(Records contained in a dataset)
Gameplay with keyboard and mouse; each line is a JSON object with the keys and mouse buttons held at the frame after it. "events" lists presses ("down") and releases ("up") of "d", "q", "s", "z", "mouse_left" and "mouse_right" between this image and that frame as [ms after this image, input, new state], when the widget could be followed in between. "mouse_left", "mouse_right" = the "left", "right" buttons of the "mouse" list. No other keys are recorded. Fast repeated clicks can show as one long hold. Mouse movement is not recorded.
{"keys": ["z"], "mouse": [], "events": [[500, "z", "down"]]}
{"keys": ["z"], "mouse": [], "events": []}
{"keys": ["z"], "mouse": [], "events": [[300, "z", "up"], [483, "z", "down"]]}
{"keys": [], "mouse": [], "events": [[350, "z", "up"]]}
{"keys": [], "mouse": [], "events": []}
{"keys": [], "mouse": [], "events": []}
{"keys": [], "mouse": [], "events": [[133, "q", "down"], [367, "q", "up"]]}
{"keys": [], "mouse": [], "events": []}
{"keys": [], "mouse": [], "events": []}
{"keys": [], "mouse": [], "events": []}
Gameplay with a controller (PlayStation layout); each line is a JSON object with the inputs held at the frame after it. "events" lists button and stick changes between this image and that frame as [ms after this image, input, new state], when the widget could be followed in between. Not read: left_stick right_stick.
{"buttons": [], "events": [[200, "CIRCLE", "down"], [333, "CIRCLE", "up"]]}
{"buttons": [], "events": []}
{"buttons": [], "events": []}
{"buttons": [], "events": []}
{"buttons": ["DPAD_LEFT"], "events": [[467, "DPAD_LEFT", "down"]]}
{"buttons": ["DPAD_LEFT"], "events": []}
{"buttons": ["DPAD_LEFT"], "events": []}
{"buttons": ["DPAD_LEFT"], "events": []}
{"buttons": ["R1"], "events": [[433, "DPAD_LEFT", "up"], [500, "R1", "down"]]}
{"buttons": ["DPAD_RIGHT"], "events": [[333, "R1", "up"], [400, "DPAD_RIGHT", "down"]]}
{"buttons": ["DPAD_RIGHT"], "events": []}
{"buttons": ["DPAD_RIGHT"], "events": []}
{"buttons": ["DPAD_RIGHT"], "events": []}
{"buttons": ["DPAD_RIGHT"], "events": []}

* Task brief *
Taking every line of the records above into account, tally those that contain "between" and give only the total.

* Solution to the exercise *
2